I, and others, have for years advocated that if you don’t win a requisite number of games in the regular season you don’t qualify for the tournament! I believe that, and even coaches believe that, but they’re not going to be public with their opinion because of…you know…tradition, and professional courtesy.
But not all coaches. Some who have teams that are average, or less, still want to play those low-seed games for the sake of winning just one tournament game, knowing that one is probably all they’re going to win.
“One win can help turn things around for the following year,” one told me recently. “It can help your program going forward.”
But if works for football, why can’t it make basketball better if you limit the number of teams that qualify for the tournament? They don’t let every football team in the playoffs, but they’re getting close. Next year they’ve voted (coaches) to extend the regional field from eight teams to twelve. Apparently there weren’t enough beatdowns in the current format.
They say it’s a chance for more to share the playoff experience. But In 2019 there were forty two games in the first round of the football tournament, alone, with winning margins of 35 points or more – five touchdowns. What kind of experience is that, exactly?
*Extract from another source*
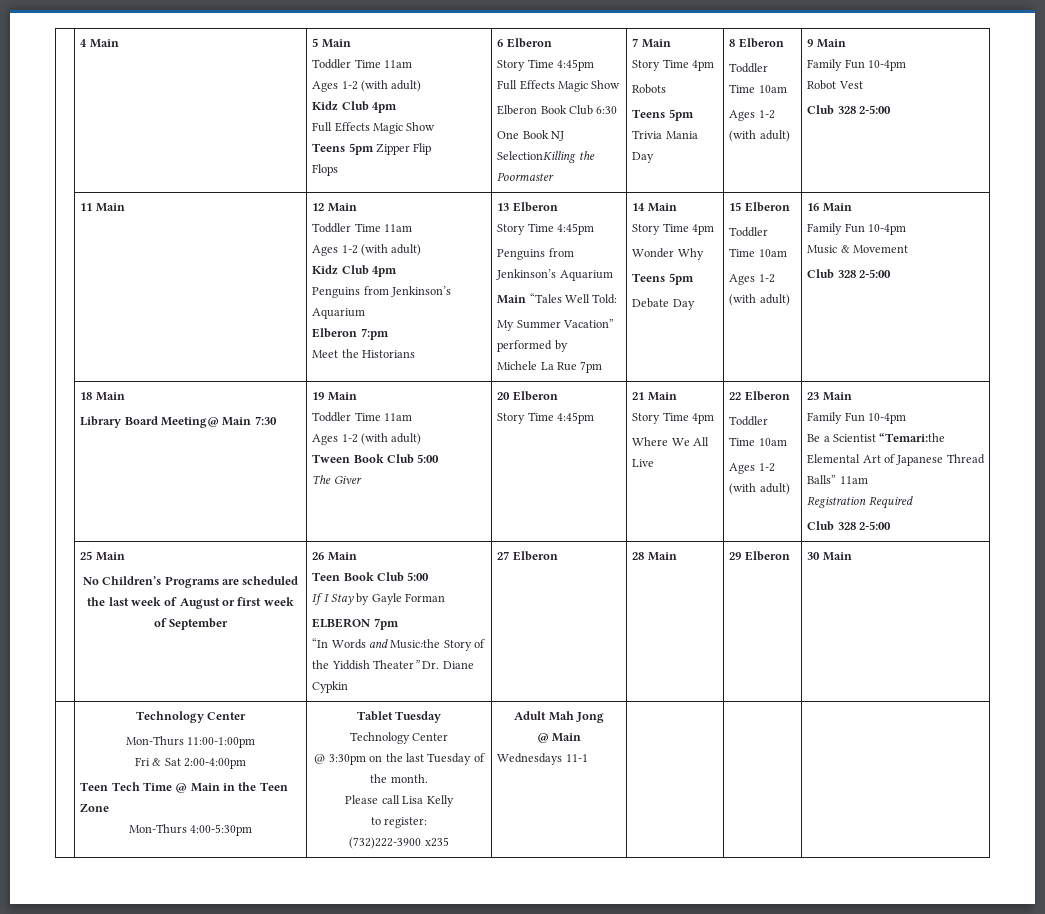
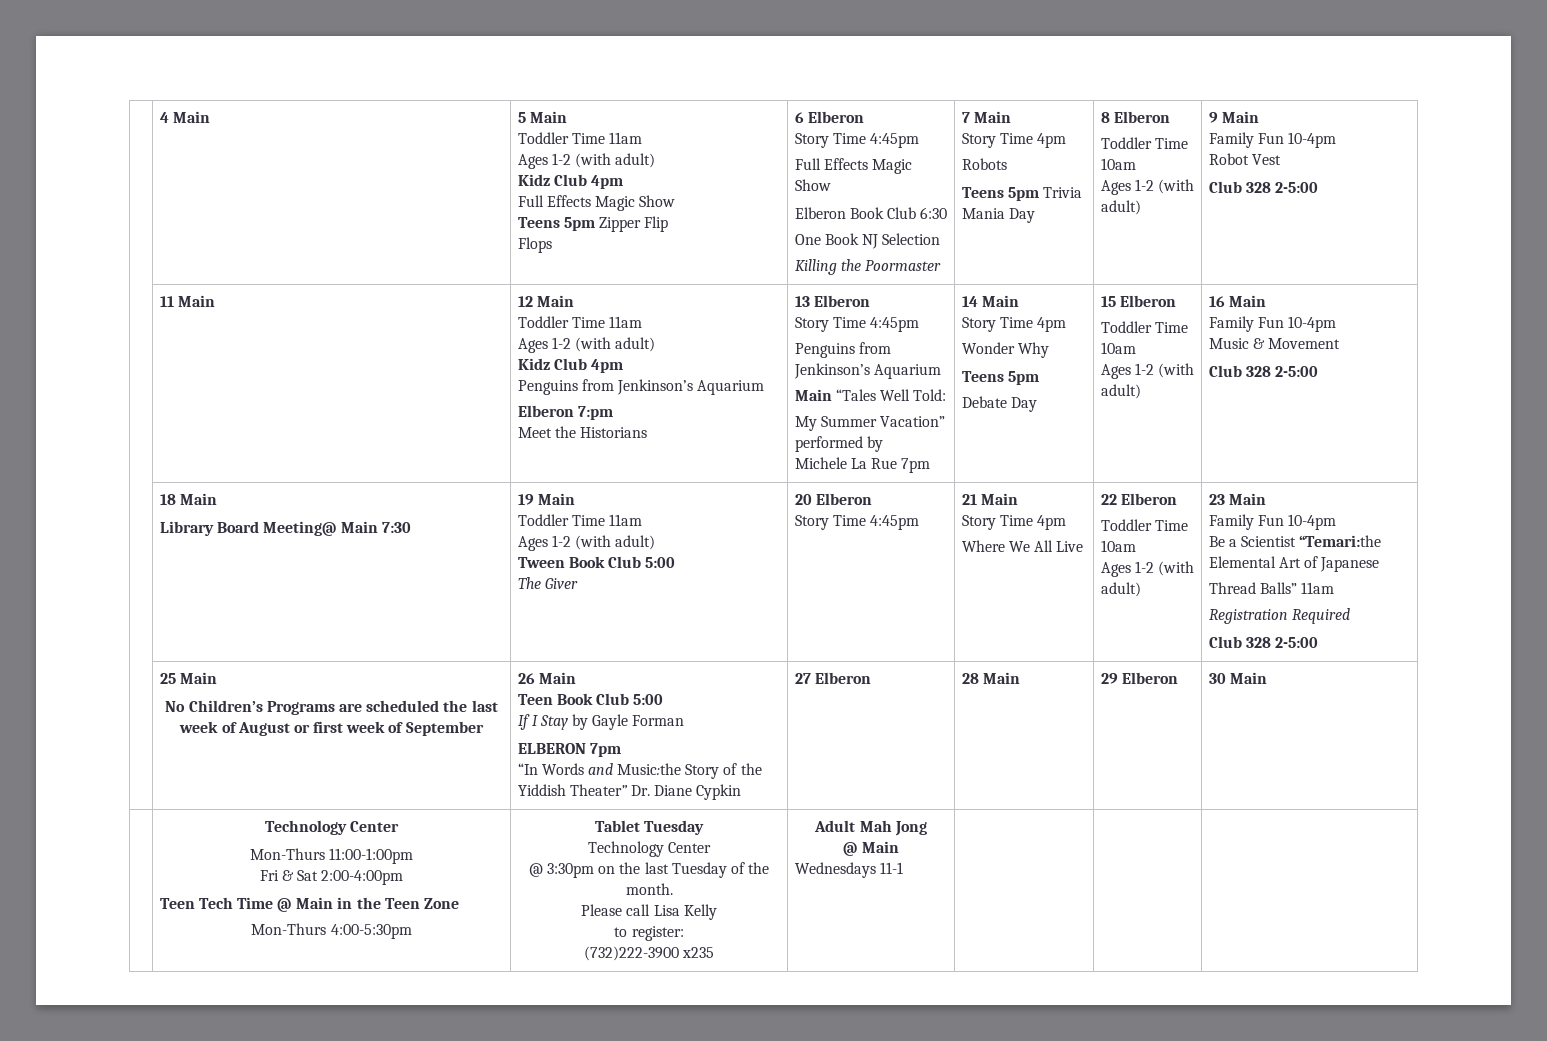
[497,151,577,163] SelectionKilling -> [882,233,941,245] [794,259,837,275] Selection // Killing
(944, 460) none -> (1380, 564) //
Follow the money is the obvious reason for justifying lopsided outcomes in first-round tournament games. But if revenue is that important perhaps it’s time to look deeper at the process and assess debits and credits. Are the ‘suits’ spending more than they can raise by operating a more fair and equitable tournament?
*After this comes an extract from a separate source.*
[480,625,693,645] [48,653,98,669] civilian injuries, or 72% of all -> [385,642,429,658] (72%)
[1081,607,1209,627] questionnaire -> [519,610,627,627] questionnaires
And then there’s the question of how to make the state tournament – the Final Four – relevant. One, some say they charge too much for tickets. And television has hurt, for sure, allowing people to stay at home and watch. Whatever, it isn’t working. Attendance has plummeted in the past decade. The tradition is suffering!
Marketing, or the lack thereof, has hurt, too. Marketing any product is a challenge, to the OHSAA’s defense. But it’s even harder when the lopsided early games don’t pass the public’s sense of value.
If you operate it like the NCAA tournament you can conclude the process of determining a true champion in three weeks, not five. You improve the field, improve the competition, and improve the fan interest.
Now you have something to market, a competitive tournament that can lift its head above 74-7 outcomes.
You can make the claim that the kids who play really are proud to be part of the process…and believe me, I’m advocating here FOR the kids!
We say it’s time to change some of our traditions, anyway, as well as how we think about other unjust issues in our culture. Would it hurt to change the tradition of the state basketball tournament?
Or another way of thinking…does it help to leave it the way it is – like LiMu and Doug?
And just stick our heads in the sand?